- Text segment:

A well-preserved mummy discovered 48 years ago in a former church in the Swiss city of Basel very likely contracted a rare and previously unknown bacterial infection, according to a new study.
The previous suspicion of syphilis could not be confirmed.
The research team led by anthropologist Gerhard Hotz from the Natural History Museum in Basel and Mohamed Sarhan from the Institute for Mummies Studies in Bolzano (Italy) wanted to detect the DNA of the bacterial pathogen that causes syphilis by means of molecular genetic analyses, a statement from the Natural History Museum in Basel said on Tuesday.
Instead, the archaeogeneticists found a high concentration of a previously unknown, non-tuberculous species of mycobacterium in the tissue samples of the mummy’s brain. This bacterium belongs to a group which includes the pathogens of leprosy and tuberculosis.
The results of the study were recently published in the scientific journal BMC Biology.

- Problems and tasks:
• a. According to the article on the Basel mummy, in which scientific journal were the study's results published?
• b. Copy word for word the section of the article on the Basel mummy that begins with the words containing "A well-preserved mummy" and ends with "not be confirmed.".

- Raw data:
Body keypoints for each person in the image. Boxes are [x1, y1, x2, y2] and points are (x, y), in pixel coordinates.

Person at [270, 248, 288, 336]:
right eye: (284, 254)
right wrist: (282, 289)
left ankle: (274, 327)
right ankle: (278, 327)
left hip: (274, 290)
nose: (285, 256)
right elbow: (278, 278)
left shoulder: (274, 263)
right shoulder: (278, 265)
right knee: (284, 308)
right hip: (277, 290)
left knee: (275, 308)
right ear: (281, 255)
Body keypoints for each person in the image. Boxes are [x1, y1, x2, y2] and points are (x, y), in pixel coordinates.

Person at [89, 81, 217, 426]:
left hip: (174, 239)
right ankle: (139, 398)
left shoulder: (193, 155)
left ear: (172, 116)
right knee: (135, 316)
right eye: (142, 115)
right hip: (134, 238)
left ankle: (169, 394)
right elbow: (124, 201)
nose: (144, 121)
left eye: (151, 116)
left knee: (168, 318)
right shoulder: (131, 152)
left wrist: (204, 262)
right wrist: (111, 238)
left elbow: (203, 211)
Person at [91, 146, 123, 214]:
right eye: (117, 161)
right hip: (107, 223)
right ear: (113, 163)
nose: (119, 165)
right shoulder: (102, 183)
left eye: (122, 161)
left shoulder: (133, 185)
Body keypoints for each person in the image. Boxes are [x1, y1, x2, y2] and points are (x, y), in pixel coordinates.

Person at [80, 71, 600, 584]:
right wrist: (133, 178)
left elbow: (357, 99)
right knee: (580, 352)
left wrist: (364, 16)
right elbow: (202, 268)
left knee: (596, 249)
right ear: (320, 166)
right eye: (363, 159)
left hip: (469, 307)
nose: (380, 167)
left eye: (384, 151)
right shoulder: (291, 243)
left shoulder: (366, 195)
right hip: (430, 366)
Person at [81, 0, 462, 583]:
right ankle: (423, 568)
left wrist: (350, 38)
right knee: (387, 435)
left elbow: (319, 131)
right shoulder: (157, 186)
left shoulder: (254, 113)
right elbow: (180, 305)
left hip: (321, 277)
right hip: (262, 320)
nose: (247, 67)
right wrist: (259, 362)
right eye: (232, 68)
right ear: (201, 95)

- Expected outputs:
• a. BMC Biology

• b.
A well-preserved mummy discovered 48 years ago in a former church in the Swiss city of Basel very likely contracted a rare and previously unknown bacterial infection, according to a new study.
The previous suspicion of syphilis could not be confirmed.